Source = Entertaining Mathematical Puzzles by Martin Gardner

Our first puzzle will serve as a warm-up. It’s unclear exactly where this puzzle originated because it’s been quoted so many times across the internet; it turns out it is even used frequently as a job interview question. It is, however, featured in one of Martin Gardner’s books, so that is the most-agreed upon source. Regardless, it’s a great example of when jumping to conclusions can be misleading.

If three cats can catch three rats given three minutes, how many cats would catch a hundred rats given a hundred minutes?

Here’s a bit more advice: The answer might not be the first one that comes to mind, but it also might not strictly be the second one either… you will want to think about proportions, but you will also want to think about the way cats catch rats in the first place. Is there really a good answer at all?

When you have an answer, go ahead and scroll to the end of the article!

My cats, Jasper and Coco, who would catch exactly zero rats even given a hundred years.

2) Jumping Frogs

Source = So You Think You’ve Got Problems? by Alex Bellos

This is yet another problem that has much more to it than initially meets the eye.

Fred the frog is sitting on the first lily pad in a line of lily pads. He wants to reach the tenth lily pad, and he can either jump to an adjacent lily pad (one down the line) or jump over an adjacent lily pad and land on the one after it (two down the line). If he never moves backwards, in how many ways can Fred reach the tenth lily pad?

If you’ve been in the math world for some time, it’s quite likely that you’ve seen many problems involving frogs jumping on lily pads. It is, after all, one of the easiest ways to set up a sequence or coordinate geometry problem in a more interesting and exciting way.* If so, this one may seem simple in comparison, but we’ll be able to take it much further than you might initially realize.

As you’re solving the problem, ask yourself the following further questions: What answers would we get if Fred wanted to reach the eighth lily pad? The ninth? The eleventh? The twelfth? Is there any pattern you can find? Could you find an expression for the answer if Fred wanted to reach the nth lily pad?

We’ll discuss this more in the solutions, but you can actually find the answer to Fred’s problem in two ways: recursively and explicitly using combinations aka choose functions. By setting these two solutions equal, we are going to prove a rather fun fundamental identity in combinatorics—all from a silly little lily pad problem! (If you’re ambitious, feel free to see if you can figure out what I mean before skipping to the solutions.) This is my favorite solution discussion, so make sure you read it!

Fred resting before his journey. Courtesy of Adobe Stock.

*If you don’t believe me, here are just a couple recent AMC problems involving frogs. If you want to solve any of them, simply click on the title of the problem and it will take you to the solution.

3) Ten Canaries

Source = So You Think You’ve Got Problems? by Alex Bellos

Originally phrased in terms of rats, this is one of my favorite puzzles to grasp the sheer concept of scale—and (hint!) the power of powers. The following is very close to a verbatim restatement of the puzzle, so all credit goes to Alex Bellos.

You have inherited a collection of one thousand bottles. All the bottles contain wine except one, which contains poison. The only way to discover what’s in a bottle is to drink it. If you drink poison, however, you die.

Task requirements:
[a] In the puzzle article, which lily pad does Fred the frog want to reach?
[b] Shorten the paragraph of the puzzle article that begins "We'll discuss this more in the solutions," and keep its main facts.
[c] Echo the puzzle article word for word, starting with "Our first puzzle" and going on through "a hundred minutes?".
Use only the puzzle article to complete these tasks.

Raw records:
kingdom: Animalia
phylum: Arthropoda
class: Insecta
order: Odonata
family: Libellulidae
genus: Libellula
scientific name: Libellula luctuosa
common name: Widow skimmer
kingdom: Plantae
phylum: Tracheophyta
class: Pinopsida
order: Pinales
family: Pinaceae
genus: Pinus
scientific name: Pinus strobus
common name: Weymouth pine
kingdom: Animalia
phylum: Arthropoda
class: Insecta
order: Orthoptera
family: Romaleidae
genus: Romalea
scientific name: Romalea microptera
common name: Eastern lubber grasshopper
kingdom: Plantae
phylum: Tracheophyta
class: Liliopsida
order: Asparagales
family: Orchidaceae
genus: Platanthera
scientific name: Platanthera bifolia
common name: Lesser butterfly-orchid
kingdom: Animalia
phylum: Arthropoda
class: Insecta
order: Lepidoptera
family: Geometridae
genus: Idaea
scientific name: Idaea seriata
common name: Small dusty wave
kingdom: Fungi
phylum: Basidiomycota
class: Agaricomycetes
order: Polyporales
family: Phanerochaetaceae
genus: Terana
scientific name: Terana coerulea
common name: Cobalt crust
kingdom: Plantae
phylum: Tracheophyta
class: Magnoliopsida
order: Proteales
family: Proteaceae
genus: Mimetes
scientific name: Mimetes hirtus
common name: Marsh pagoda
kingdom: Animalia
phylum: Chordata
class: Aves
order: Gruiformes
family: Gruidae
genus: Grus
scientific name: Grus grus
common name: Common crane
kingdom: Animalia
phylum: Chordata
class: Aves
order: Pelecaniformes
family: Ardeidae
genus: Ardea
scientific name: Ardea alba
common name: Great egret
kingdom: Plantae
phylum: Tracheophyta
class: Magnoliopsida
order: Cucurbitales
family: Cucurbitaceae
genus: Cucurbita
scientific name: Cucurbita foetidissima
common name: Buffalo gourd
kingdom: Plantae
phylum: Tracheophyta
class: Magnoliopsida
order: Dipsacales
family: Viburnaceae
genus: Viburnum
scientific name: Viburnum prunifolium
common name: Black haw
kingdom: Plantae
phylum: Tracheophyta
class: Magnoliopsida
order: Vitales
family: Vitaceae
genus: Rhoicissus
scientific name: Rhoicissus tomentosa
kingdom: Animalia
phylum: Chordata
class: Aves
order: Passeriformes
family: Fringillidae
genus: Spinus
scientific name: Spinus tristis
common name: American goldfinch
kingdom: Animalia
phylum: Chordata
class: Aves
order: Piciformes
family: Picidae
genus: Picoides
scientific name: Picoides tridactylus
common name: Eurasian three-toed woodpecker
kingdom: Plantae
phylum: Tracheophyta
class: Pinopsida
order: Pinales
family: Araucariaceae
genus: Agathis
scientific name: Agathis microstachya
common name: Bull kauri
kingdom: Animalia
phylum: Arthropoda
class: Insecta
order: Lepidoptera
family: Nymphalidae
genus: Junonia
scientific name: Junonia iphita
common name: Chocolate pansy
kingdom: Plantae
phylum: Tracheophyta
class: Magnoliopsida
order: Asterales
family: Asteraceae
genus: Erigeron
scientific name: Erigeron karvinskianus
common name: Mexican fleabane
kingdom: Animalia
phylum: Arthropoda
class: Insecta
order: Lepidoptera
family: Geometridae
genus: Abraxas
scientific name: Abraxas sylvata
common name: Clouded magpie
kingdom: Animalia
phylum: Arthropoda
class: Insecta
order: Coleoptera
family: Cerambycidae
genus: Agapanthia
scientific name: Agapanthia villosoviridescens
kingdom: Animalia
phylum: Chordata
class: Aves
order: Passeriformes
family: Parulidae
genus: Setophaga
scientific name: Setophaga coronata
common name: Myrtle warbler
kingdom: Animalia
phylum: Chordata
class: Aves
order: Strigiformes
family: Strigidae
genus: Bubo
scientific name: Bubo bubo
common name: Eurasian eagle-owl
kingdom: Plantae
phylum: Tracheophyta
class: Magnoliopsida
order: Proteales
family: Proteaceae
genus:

Expected outputs:
[a] He wants to reach the tenth lily pad.

[b] Fred's problem can be solved in two ways: recursively, and explicitly with combinations (choose functions). Setting the two solutions equal proves a fundamental identity in combinatorics. Ambitious readers can try to work out that identity before reading the solutions, which the writer calls a favorite discussion.

[c]
Our first puzzle will serve as a warm-up. It’s unclear exactly where this puzzle originated because it’s been quoted so many times across the internet; it turns out it is even used frequently as a job interview question. It is, however, featured in one of Martin Gardner’s books, so that is the most-agreed upon source. Regardless, it’s a great example of when jumping to conclusions can be misleading.

If three cats can catch three rats given three minutes, how many cats would catch a hundred rats given a hundred minutes?